Initializing a Database Backend¶
If you want to take a real test drive of Airflow, you should consider setting up a real database backend and switching to the LocalExecutor.
Airflow was built to interact with its metadata using SqlAlchemy with MySQL, Postgres and SQLite as supported backends (SQLite is used primarily for development purpose).
See also
Scheduler HA Database Requirements if you plan on running more than one scheduler
Note
We rely on more strict ANSI SQL settings for MySQL in order to have
sane defaults. Make sure to have specified explicit_defaults_for_timestamp=1
in your my.cnf under [mysqld]
Note
If you decide to use MySQL, we recommend using the mysqlclient
driver and specifying it in your SqlAlchemy connection string. (I.e.,
mysql+mysqldb://<user>:<password>@<host>[:<port>]/<dbname>
.)
But we also support the mysql-connector-python
driver (I.e.,
mysql+mysqlconnector://<user>:<password>@<host>[:<port>]/<dbname>
.) which lets you connect through SSL
without any cert options provided. However if you want to use other drivers visit the
SqlAlchemy docs for more information regarding download
and setup of the SqlAlchemy connection.
Note
If you decide to use Postgres, we recommend using the psycopg2
driver and specifying it in your SqlAlchemy connection string. (I.e.,
postgresql+psycopg2://<user>:<password>@<host>/<db>
.)
Also note that since SqlAlchemy does not expose a way to target a
specific schema in the Postgres connection URI, you may
want to set a default schema for your role with a
command similar to ALTER ROLE username SET search_path = airflow, foobar;
Setup your database to host Airflow¶
Create a database called airflow
and a database user that Airflow
will use to access this database.
Example, for MySQL:
CREATE DATABASE airflow CHARACTER SET utf8 COLLATE utf8_unicode_ci;
CREATE USER 'airflow' IDENTIFIED BY 'airflow';
GRANT ALL PRIVILEGES ON airflow.* TO 'airflow';
Example, for Postgres:
CREATE DATABASE airflow;
CREATE USER airflow WITH PASSWORD 'airflow';
GRANT ALL PRIVILEGES ON DATABASE airflow TO airflow;
You may need to update your Postgres pg_hba.conf
to add the
airflow
user to the database access control list; and to reload
the database configuration to load your change. See
The pg_hba.conf File
in the Postgres documentation to learn more.

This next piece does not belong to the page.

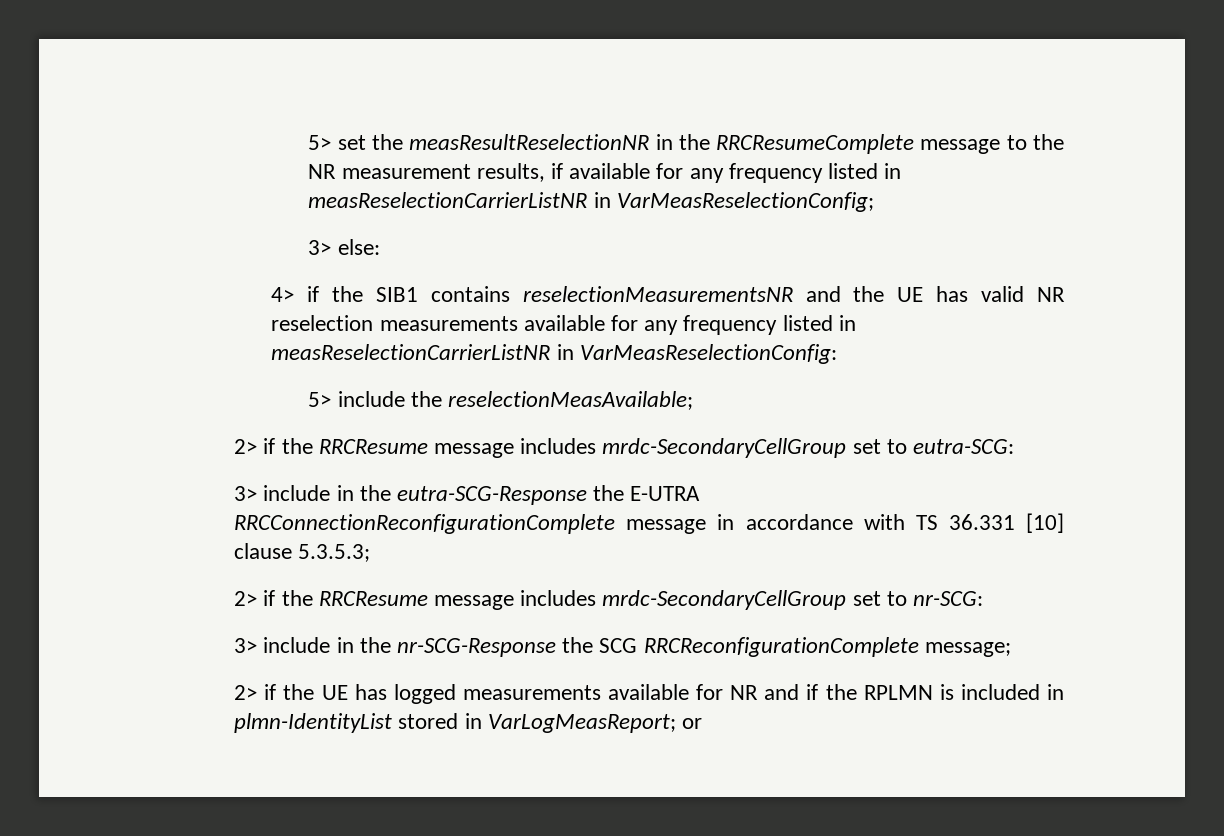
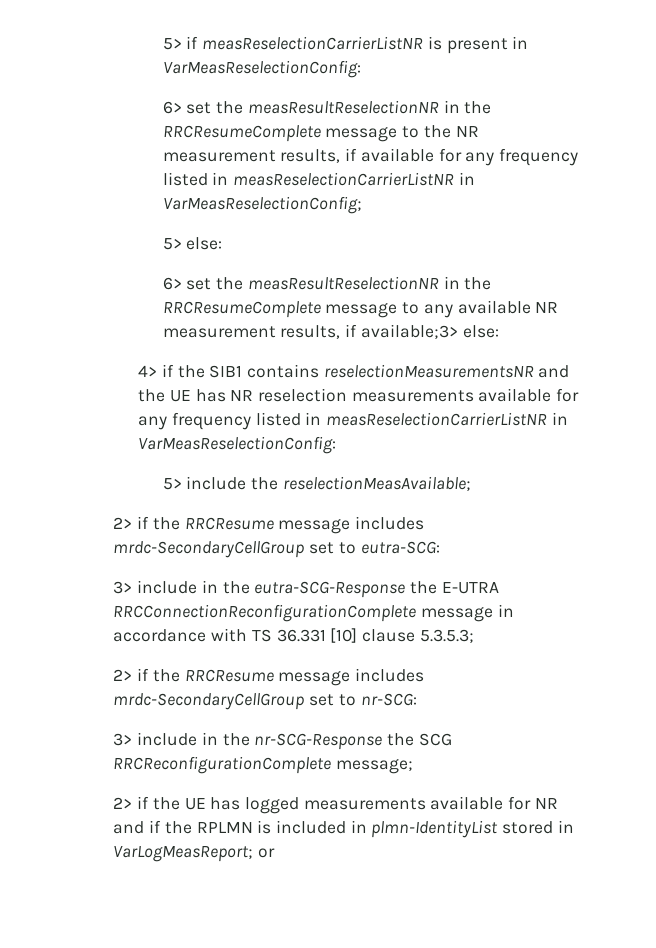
[308,135,332,150] 5> -> [162,36,529,54] [162,60,361,78] [162,101,182,114] 5> if measReselectionCarrierListNR is present in VarMeasReselectionConfig: // 6>
[308,240,332,255] 3> -> [162,237,223,250] [162,276,492,290] [162,300,559,318] [162,324,458,339] 5> else: // 6> set the measResultReselectionNR in the RRCResumeComplete message to any available NR measurement results, if available;3>
[981,286,1025,302] valid -> (226, 395) none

Configure Airflow's database connection string¶
Once you have setup your database to host Airflow, you'll need to alter the
SqlAlchemy connection string located in sql_alchemy_conn
option in [core]
section in your configuration file
$AIRFLOW_HOME/airflow.cfg
.
You can also define connection URI using AIRFLOW__CORE__SQL_ALCHEMY_CONN
environment variable.
Configure a worker that supports parallelism¶
You should then also change the executor
option in the [core]
option to use LocalExecutor
, an executor that can parallelize task instances locally.
Initialize the database¶
# initialize the database
airflow db init